In machine learning, Feature Selection is the process of choosing features that are most useful for your prediction. Although it sounds simple it is one of the most complex problems in the work of creating a new machine learning model.
In this post, I will share with you some of the approaches that were researched during the last project I led at Fiverr.
You will get some ideas on the basic method I tried and also the more complex approach, which got the best results — removing over 60% of the features, while maintaining accuracy and achieving more stability for our model. I’ll also be sharing our improvement to this algorithm.
Why is it SO IMPORTANT to do Feature Selection?
If you build a machine learning model, you know how hard it is to identify which features are important and which are just noise.
Removing the noisy features will help with memory, computational cost and the accuracy of your model.
Also, by removing features you will help avoid the overfitting of your model.
Sometimes, you have a feature that makes business sense, but it doesn’t mean that this feature will help you with your prediction.
You need to remember that features can be useful in one algorithm (say, a decision tree), and may go underrepresented in another (like a regression model) — not all features are born alike :)
Irrelevant or partially relevant features can negatively impact model performance. Feature Selection and Data Cleaning should be the first and most important step in designing your model.
Feature Selection Methods:
Although there are a lot of techniques for Feature Selection, like backward elimination, lasso regression. In this post, I will share 3 methods that I have found to be most useful to do better Feature Selection, each method has its own advantages.
“All But X”
The name “All But X” was given to this technique at Fiverr.
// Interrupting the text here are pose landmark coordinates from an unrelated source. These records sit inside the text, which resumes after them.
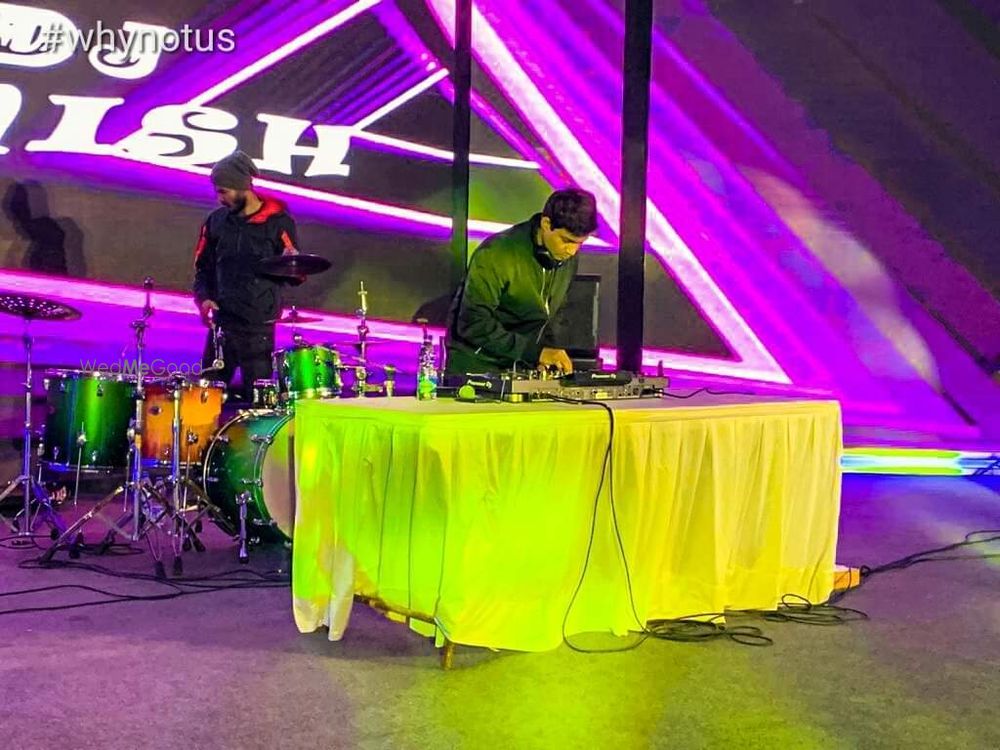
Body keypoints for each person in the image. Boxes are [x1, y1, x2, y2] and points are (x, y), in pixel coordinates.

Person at [444, 188, 598, 376]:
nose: (572, 251)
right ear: (546, 224)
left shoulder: (566, 255)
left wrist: (545, 353)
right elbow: (473, 323)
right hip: (477, 367)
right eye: (566, 241)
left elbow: (550, 315)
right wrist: (535, 352)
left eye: (580, 243)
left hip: (521, 364)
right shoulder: (496, 253)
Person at [192, 150, 302, 402]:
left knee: (259, 401)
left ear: (243, 187)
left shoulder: (278, 222)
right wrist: (204, 299)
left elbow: (295, 275)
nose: (220, 198)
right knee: (205, 399)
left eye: (224, 192)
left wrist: (292, 264)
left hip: (258, 328)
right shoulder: (215, 222)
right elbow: (202, 269)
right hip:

This technique is simple, but useful.
- You run your train and evaluation in iterations
- In each iteration, you remove a single feature.
If you have a large number of features, you can remove a “family” of features — we, at Fiverr, usually aggregate features in different times, 30 days clicks, 60 days clicks, etc. This is a family of features.
- Check your evaluation metrics against the baseline.
The goal of this technique is to see which of the family of features don’t affect the evaluation, or if even removing it improves the evaluation.
The problem with this method is that by removing one feature at a time, you don’t get the effect of features on each other (non-linear effect). Maybe the combination of feature X and feature Y is making the noise, and not only feature X.
Feature Importance + Random Features
Another approach we tried, is using the feature importance that most of the machine learning model APIs have.
What we did, is not just taking the top N feature from the feature importance. We added 3 random features to our data:
- Binary random feature ( 0 or 1)
- Uniform between 0 to 1 random feature
- Integer random feature
After the feature important list, we only took the feature that was higher than the random features.
It is important to take different distributions of random features, as each distribution can have a different effect.
In trees, the model “prefers” continuous features (because of the splits), so those features will be located higher up in the hierarchy. That’s why you need to compare each feature to its equally distributed random feature.
Boruta is a feature ranking and selection algorithm that was developed at the University of Warsaw. This algorithm is based on random forests, but can be used on XGBoost and different tree algorithms as well.
At Fiverr, I used this algorithm with some improvements to XGBoost ranking and classifier models that I will elaborate on briefly.
This algorithm is a kind of combination of both approaches I mentioned above.
- Creating a “shadow” feature for each feature on our dataset, with the same feature values but only shuffled between the rows
- Run in a loop, until one of the stopping conditions:
2.1. We are not removing any more features
2.2. We removed enough features — we can say we want to remove 60% of our features
2.3. We ran N iterations — we limit the number of iterations to not get stuck in an infinite loop
- Run X iterations — we used 5, to remove the randomness of the mode
3.1. Train the model with the regular features and the shadow features
3.2. Save the average feature importance score for each feature
3.3 Remove all the features that are lower than their shadow feature
Here is the best part of this post, our improvement to the Boruta.
We ran the Boruta with a “short version” of our original model. By taking a sample of data and a smaller number of trees (we used XGBoost), we improved the runtime of the original Boruta, without reducing the accuracy.
Another improvement, we ran the algorithm using the random features mentioned before. This is a good sanity or stopping condition, to see that we have removed all the random features from our dataset.
With the improvement, we didn’t see any change in model accuracy, but we saw improvement in runtime. By removing, we were able to shift from 200+ features to less than 70. We saw the stability of the model on the number of trees and in different periods of training.
We also saw an improvement in the distance between the loss of the training and the validation set.
The advantage of the improvement and the Boruta, is that you are running your model. In that case, the problematic features, which were found, are problematic to your model and not a different algorithm.
In this post, you saw 3 different techniques of how to do Feature Selection to your datasets and how to build an effective predictive model. You saw our implementation of Boruta, the improvements in runtime and adding random features to help with sanity checks.
With these improvements, our model was able to run much faster, with more stability and maintained level of accuracy, with only 35% of the original features.
Choose the technique that suits you best. Remember, Feature Selection can help improve accuracy, stability, and runtime, and avoid overfitting. More importantly, the debugging and explainability are easier with fewer features.